-- start Selection --

Furthermore, the cellulose gel was mixed with carbon nanotubes to create electrically conductive ink after drying. Carbon nanotubes conduct electricity, and another project aims at developing carbon nanotubes using wood.
Using the two gels together, one conductive and one non-conductive, and controlling the drying process, the researchers produced three-dimensional circuits, where the resolution increased significantly upon drying. The two gels provide a basis for the possible development of a wide range of products made by cellulose with in-built electric currents.
“Potential applications range from sensors integrated with packaging, to textiles that convert body heat to electricity, and wound dressings that can communicate with healthcare workers,” says Paul Gatenholm, professor of Biopolymer Technology at Chalmers. “Our research group now moves on with the next challenge, to use all wood biopolymers, besides cellulose.”
Stretching batteries with kirigami
Origami, the centuries-old Japanese paper-folding art, has inspired recent designs for flexible energy-storage technology. But energy-storage device architecture based on origami patterns has so far been able to yield batteries that can change only from simple folded to unfolded positions. They can flex, but not actually stretch.
An Arizona State University research team overcame the limitation by using a variation, called kirigami, as a design template for batteries that can be stretched to more than 150 percent of their original size and still maintain full functionality.

-- end Selection --

__Objective 1__. Copy the article on conductive cellulose and kirigami batteries word for word, everything from "Stretching batteries with" down to "maintain full functionality.".
__Objective 2__. Write the next part of the article on conductive cellulose and kirigami batteries, picking up right after its final sentence.

-- start Dataset extract --

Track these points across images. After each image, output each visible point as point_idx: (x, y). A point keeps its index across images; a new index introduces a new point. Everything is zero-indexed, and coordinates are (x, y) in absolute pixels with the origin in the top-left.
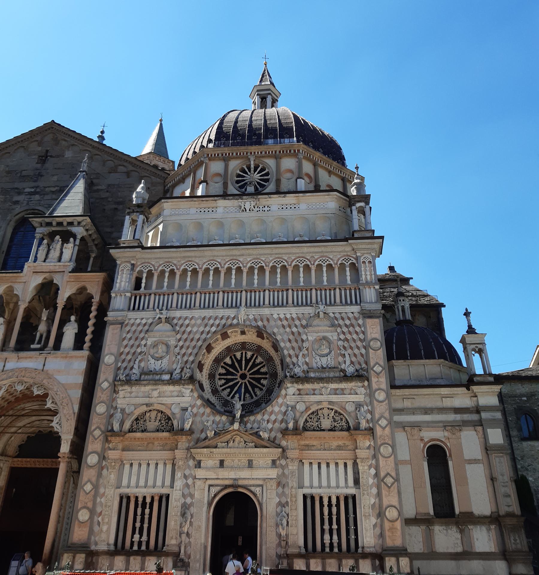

-- end Dataset extract --

__Right answer 1__.
Stretching batteries with kirigami
Origami, the centuries-old Japanese paper-folding art, has inspired recent designs for flexible energy-storage technology. But energy-storage device architecture based on origami patterns has so far been able to yield batteries that can change only from simple folded to unfolded positions. They can flex, but not actually stretch.
An Arizona State University research team overcame the limitation by using a variation, called kirigami, as a design template for batteries that can be stretched to more than 150 percent of their original size and still maintain full functionality.

__Right answer 2__.
The team developed kirigami-based lithium-ion batteries using a combination of folds and cuts to create patterns that enable a significant increase in stretchability.
“This type of battery could potentially be used to replace the bulky and rigid batteries that are limiting the development of compact wearable electronic devices,” said Hanqing Jiang, an associate professor at ASU.
The kirigami-based prototype battery was sewn into an elastic wristband that was attached to a smart watch. The battery fully powered the watch and its functions – including playing video – as the band was being stretched.
An accordion conductor
Researchers from North Carolina State University have created stretchable, transparent conductors with a “nano-accordion” design. The conductors could be used in a wide variety of applications, such as flexible electronics, stretchable displays or wearable sensors.
The researchers begin by creating a three-dimensional polymer template on a silicon substrate. The template is shaped like a series of identical, evenly spaced rectangles. The template is coated with a layer of aluminum-doped zinc oxide, which is the conducting material, and an elastic polymer is applied to the zinc oxide. The researchers then flip the whole thing over and remove the silicon and the template.
Researchers from North Carolina State University have created stretchable, transparent conductors. The conductors could be used in a wide variety of applications, such as flexible electronics, stretchable displays, or wearable sensors. (Source: Abhijeet Bagal)
What’s left behind is a series of symmetrical, zinc oxide ridges on an elastic substrate. Because both zinc oxide and the polymer are clear, the structure is transparent. And it is stretchable because the ridges of zinc oxide allow the structure to expand and contract, like the bellows of an accordion.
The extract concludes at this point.